:: Entries shown ::

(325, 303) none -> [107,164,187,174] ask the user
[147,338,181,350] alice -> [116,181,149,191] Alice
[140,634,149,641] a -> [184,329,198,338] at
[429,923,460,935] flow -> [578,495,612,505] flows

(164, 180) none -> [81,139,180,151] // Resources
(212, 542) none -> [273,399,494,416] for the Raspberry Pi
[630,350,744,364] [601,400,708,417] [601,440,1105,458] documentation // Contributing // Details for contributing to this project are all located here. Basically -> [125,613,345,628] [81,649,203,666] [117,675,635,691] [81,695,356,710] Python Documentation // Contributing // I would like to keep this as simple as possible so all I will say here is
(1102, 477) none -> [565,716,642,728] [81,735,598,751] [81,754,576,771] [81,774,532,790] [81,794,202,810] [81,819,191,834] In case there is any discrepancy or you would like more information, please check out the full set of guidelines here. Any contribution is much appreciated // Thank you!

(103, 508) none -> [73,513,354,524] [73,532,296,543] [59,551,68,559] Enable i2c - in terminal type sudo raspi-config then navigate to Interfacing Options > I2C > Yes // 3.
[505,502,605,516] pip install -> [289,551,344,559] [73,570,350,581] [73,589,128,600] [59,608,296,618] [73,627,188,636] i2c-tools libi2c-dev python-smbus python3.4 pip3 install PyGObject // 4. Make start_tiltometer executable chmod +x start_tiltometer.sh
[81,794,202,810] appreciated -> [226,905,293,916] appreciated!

:::

## [Prompt]
Quote the records from their first line to the line with "(103, 508) none", inclusive, without adding or dropping anything.

## [Answer box]
(325, 303) none -> [107,164,187,174] ask the user
[147,338,181,350] alice -> [116,181,149,191] Alice
[140,634,149,641] a -> [184,329,198,338] at
[429,923,460,935] flow -> [578,495,612,505] flows

(164, 180) none -> [81,139,180,151] // Resources
(212, 542) none -> [273,399,494,416] for the Raspberry Pi
[630,350,744,364] [601,400,708,417] [601,440,1105,458] documentation // Contributing // Details for contributing to this project are all located here. Basically -> [125,613,345,628] [81,649,203,666] [117,675,635,691] [81,695,356,710] Python Documentation // Contributing // I would like to keep this as simple as possible so all I will say here is
(1102, 477) none -> [565,716,642,728] [81,735,598,751] [81,754,576,771] [81,774,532,790] [81,794,202,810] [81,819,191,834] In case there is any discrepancy or you would like more information, please check out the full set of guidelines here. Any contribution is much appreciated // Thank you!

(103, 508) none -> [73,513,354,524] [73,532,296,543] [59,551,68,559] Enable i2c - in terminal type sudo raspi-config then navigate to Interfacing Options > I2C > Yes // 3.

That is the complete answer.